JS-22.7
The Appearance of a Sub-Field of Medicine of Poverty in France

Tuesday, July 15, 2014: 11:30 AM
Room: 413
Distributed Paper
Jérémy GEERAERT , École Hautes Études Sciences Sociales, Bobigny, France
This paper aims to tell and analyze the processes and historical background which gave rise to a sub-field (in a Bourdieusian understanding) of medicine of poverty in France from the early 1980's to the 2010's.
The mobilizations for the health care access of the poorest organized by some actors and groups of the medical field led to the vote of the anti-exclusion bill in 1998 and the creation of the Permanence d’accès aux soins de santé (Department of health care access, PASS) in public hospitals. The PASS raised from the meeting of two different social groups – humanitarian (as Doctors of the world) and sub-groups of dominated medical disciplines in the hospital (as palliative care or infectious diseases) – which have developed this understanding of care since the 1980's.

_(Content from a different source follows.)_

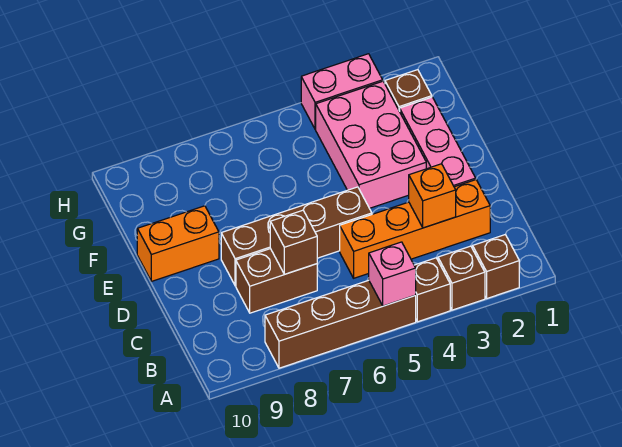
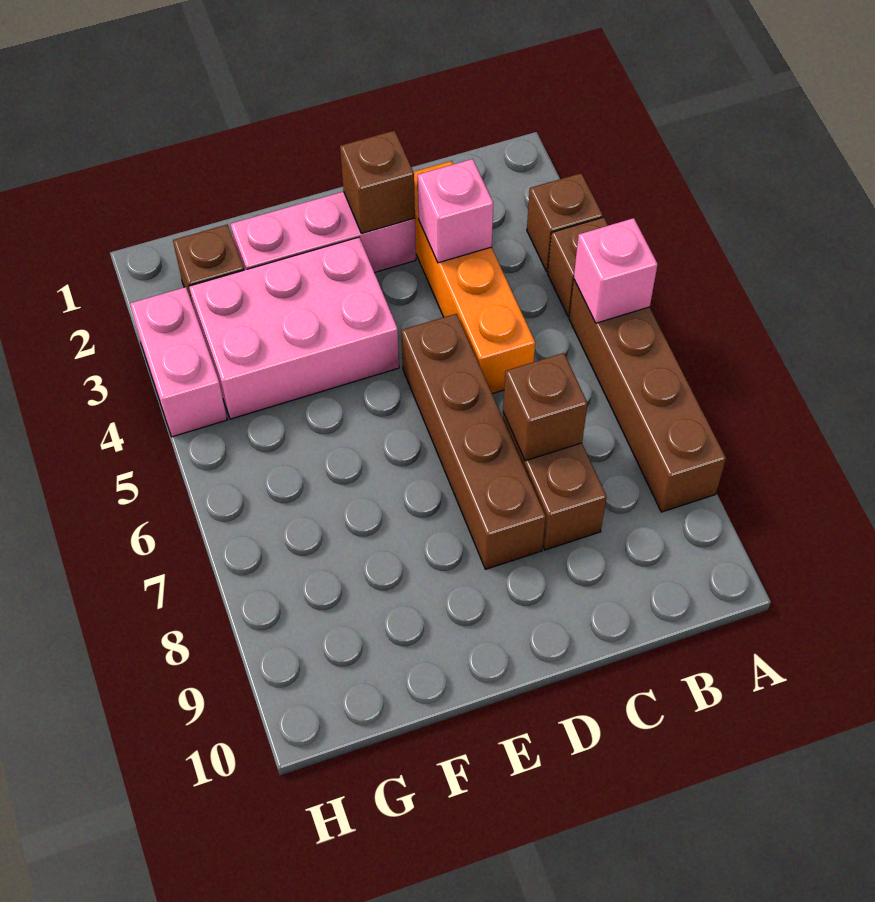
brown 1x1 brick [473,235,519,298] -> brown 1x1 brick moved to [340,130,415,233]
orange 1x1 brick [409,164,456,228] -> pink 1x1 brick [418,159,493,263]
orange 1x2 brick [137,206,219,281] -> none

This was a response of the raising barriers to the health care access and the incapability of hospital practices to answer the new problems of a margin of the poorest patients taking place in a social and political context of economical crisis and new poverty. The bill and the PASS were both an institutional acknowledgement of a growing reality of health care practices. It brought a new ethical understanding and practice of health care to modern public hospitals based on an idea of a global patient, multidisciplinary work combining social and medical work, networking, and recognition of the social and cultural determinants of health. However it faces the dominant idea and practices of health care, which rely on evidence-based medicine, technical health care, and profitability.
This paper is based on an ongoing Ph.D empirical study in sociology about the treatment of the social question in and by the public hospital in France through the analysis of the PASS.